Peg joined garden clubs wherever they lived. She volunteered as a flower arranger at the Museum of Fine Arts in Boston. In Wiscasset, Maine, she was president of the library. When they moved to Brunswick, she arranged flowers at First Parish Church and volunteered at Parkview hospital.
She is especially proud of pulling together a group of Brunswick professionals in the 1960s to talk about what she says was a burgeoning drug problem.
“We didn’t know anything about it. I decided we needed to know more,” she says.
Peg and Bill moved to Harpswell in the 1980s. When Bill died in 2008, the couple had been married for 62 years.
Today, Peg wears hearing aids and gets around with the help of a wheeled walker.
“I get my own breakfast and lunch. I still wash the dishes,” she says.
She reads the print edition of the Sunday New York Times from cover to cover. She is concerned by the divisiveness in America.
“I don’t think hope is enough,” she says. “We really have to work at this. I’m sorry I won’t be here to help.”
At the end of the day, she wants people to know she’s had a good life. “I had a lot of love.

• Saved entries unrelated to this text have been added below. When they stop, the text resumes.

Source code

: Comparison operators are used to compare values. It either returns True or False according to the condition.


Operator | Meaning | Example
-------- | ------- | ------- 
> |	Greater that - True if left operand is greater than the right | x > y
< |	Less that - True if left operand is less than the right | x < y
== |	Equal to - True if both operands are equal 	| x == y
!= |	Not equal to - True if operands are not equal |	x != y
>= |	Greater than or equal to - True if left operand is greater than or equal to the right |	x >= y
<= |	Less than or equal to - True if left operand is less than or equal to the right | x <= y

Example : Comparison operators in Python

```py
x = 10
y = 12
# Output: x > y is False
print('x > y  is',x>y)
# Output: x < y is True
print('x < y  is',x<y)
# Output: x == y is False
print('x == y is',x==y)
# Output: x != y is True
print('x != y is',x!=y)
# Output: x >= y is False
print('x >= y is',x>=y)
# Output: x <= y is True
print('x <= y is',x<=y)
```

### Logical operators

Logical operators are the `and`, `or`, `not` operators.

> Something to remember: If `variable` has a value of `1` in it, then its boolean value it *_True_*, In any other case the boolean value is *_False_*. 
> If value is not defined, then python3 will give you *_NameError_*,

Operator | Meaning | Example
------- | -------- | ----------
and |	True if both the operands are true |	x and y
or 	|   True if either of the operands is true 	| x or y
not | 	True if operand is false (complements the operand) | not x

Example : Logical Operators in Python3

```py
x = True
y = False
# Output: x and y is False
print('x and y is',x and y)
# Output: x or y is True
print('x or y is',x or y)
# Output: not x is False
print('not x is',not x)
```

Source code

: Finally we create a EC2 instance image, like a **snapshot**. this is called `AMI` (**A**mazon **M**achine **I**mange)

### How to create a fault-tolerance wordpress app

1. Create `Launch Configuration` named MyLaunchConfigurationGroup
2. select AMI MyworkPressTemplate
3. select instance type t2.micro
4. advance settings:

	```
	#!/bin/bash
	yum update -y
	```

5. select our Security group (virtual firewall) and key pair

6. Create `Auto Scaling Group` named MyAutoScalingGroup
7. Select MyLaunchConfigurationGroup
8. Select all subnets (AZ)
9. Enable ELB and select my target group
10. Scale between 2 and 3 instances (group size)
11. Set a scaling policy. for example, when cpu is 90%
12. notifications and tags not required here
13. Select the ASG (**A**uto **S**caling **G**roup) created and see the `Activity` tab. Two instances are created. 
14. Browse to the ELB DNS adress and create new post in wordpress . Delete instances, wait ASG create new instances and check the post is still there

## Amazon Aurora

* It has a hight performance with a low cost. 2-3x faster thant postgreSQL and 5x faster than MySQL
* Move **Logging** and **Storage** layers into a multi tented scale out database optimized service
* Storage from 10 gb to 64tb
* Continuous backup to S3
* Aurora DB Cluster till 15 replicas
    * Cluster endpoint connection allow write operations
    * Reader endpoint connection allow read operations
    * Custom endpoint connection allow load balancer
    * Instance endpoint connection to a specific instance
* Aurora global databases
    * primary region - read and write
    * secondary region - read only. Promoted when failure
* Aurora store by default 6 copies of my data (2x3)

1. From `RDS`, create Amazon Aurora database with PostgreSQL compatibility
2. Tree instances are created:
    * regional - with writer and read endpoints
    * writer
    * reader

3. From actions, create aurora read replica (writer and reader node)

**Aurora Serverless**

I gave it and received it.”
She wonders about heaven. “The thing that bothers me is that there won’t be anything to do up there. Do I just float around? I don’t think God is a person. God is love. The way most people feel, it’s going to be an awfully crowded place.”
In the meantime, her advice? “Just keep being curious. If you stop being curious, what’s the sense of being around?”